**Exercise instructions**
List every line in the entries below that contains the word "image".

— Start Given data —

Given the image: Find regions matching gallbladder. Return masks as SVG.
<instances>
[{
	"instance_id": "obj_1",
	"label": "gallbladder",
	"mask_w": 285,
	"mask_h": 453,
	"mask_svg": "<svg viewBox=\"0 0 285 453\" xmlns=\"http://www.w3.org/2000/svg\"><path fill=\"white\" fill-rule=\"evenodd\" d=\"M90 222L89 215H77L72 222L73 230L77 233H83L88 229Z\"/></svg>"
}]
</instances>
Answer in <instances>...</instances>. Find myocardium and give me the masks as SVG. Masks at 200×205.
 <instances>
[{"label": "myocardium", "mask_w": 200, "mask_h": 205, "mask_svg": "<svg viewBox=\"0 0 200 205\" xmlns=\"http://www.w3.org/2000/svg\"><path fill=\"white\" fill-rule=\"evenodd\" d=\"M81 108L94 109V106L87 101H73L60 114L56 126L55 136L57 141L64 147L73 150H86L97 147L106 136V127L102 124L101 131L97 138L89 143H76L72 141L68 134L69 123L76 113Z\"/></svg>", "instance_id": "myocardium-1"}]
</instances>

— End Given data —
— Start Given data —

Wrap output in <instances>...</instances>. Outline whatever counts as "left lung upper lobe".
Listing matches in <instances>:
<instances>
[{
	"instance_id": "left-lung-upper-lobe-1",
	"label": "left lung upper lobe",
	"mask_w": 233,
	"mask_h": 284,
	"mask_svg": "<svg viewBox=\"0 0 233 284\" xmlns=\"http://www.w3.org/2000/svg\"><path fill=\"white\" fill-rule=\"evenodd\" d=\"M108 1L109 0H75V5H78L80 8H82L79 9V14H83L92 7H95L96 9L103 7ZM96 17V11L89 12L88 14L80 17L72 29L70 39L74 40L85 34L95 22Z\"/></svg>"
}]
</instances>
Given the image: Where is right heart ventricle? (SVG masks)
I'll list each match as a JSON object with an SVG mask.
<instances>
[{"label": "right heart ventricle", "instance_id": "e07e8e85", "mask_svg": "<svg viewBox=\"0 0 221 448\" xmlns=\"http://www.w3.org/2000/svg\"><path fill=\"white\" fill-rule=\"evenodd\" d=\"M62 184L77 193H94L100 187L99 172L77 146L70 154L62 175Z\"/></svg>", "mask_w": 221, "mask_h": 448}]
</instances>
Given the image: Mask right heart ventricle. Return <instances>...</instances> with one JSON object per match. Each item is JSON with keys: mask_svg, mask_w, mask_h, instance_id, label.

— End Given data —

**The reply**
Given the image: Find regions matching gallbladder. Return masks as SVG.
Given the image: Where is right heart ventricle? (SVG masks)
Given the image: Mask right heart ventricle. Return <instances>...</instances> with one JSON object per match. Each item is JSON with keys: mask_svg, mask_w, mask_h, instance_id, label.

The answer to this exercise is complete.